Dumbbell Bench Press alternatives
FAQ
- Should I touch the dumbbells together at the top?
- Not necessarily. Many lifters let the dumbbells converge close but stop short of contact because banging them together at the top can shift load to the wrists and disrupt control. The goal is tension on the chest, not touching the plates.
- How do I get heavy dumbbells into position without a spotter?
- The standard method is the kick-up: sit at the edge of the bench with the dumbbells resting on your thighs, then use a quick leg assist to pop each dumbbell up to chest height as you lie back. For very heavy dumbbells, a spotter tapping your elbows (not the weights) as you press the first rep is the safest option.
- Dumbbell bench press versus barbell bench press: which builds more chest?
- Research on range of motion suggests dumbbells may edge out the barbell for chest muscle activation because of the deeper stretch available at the bottom. Practically, the barbell allows heavier absolute loads, so most programs use both rather than treating it as an either-or decision.
- Why do my shoulders hurt during dumbbell bench press?
- The most common culprit is elbow flare, where the elbows travel too far out to the sides, loading the front of the shoulder capsule. Pulling the elbows inward to roughly 45 degrees and ensuring the dumbbells are pressing over the chest (not the face) resolves this for many lifters. Persistent pain warrants a check with a medical professional.

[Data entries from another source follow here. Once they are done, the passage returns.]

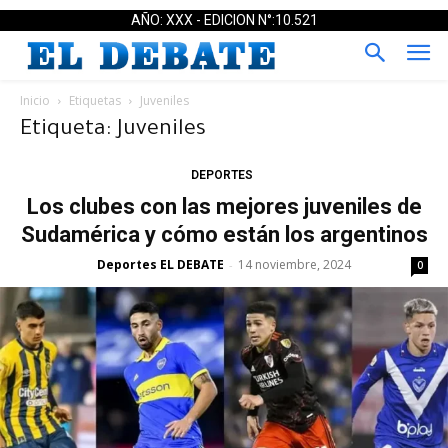
AÑO: XXX - EDICION N°:10.521
Inicio
Etiquetas
Juveniles
Etiqueta: Juveniles
DEPORTES
Los clubes con las mejores juveniles de
Sudamérica y cómo están los argentinos
Deportes EL DEBATE
14 noviembre, 2024
-
0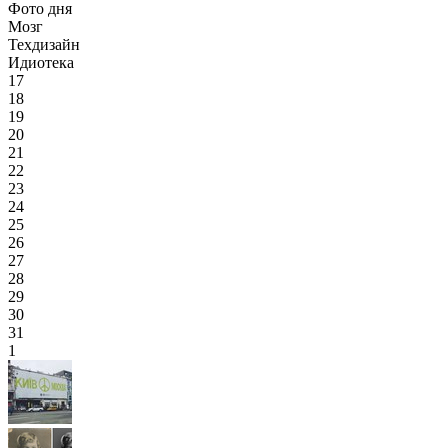
Фото дня
Мозг
Техдизайн
Идиотека
17
18
19
20
21
22
23
24
25
26
27
28
29
30
31
1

- How much should I be able to dumbbell bench press?
- There is no universal standard since it depends on bodyweight, training age, and individual leverages. A common informal benchmark among recreational lifters is that a comfortable working set with dumbbells tends to be roughly 70 to 80 percent of what someone can press with a barbell for the same rep range, though this varies considerably from person to person.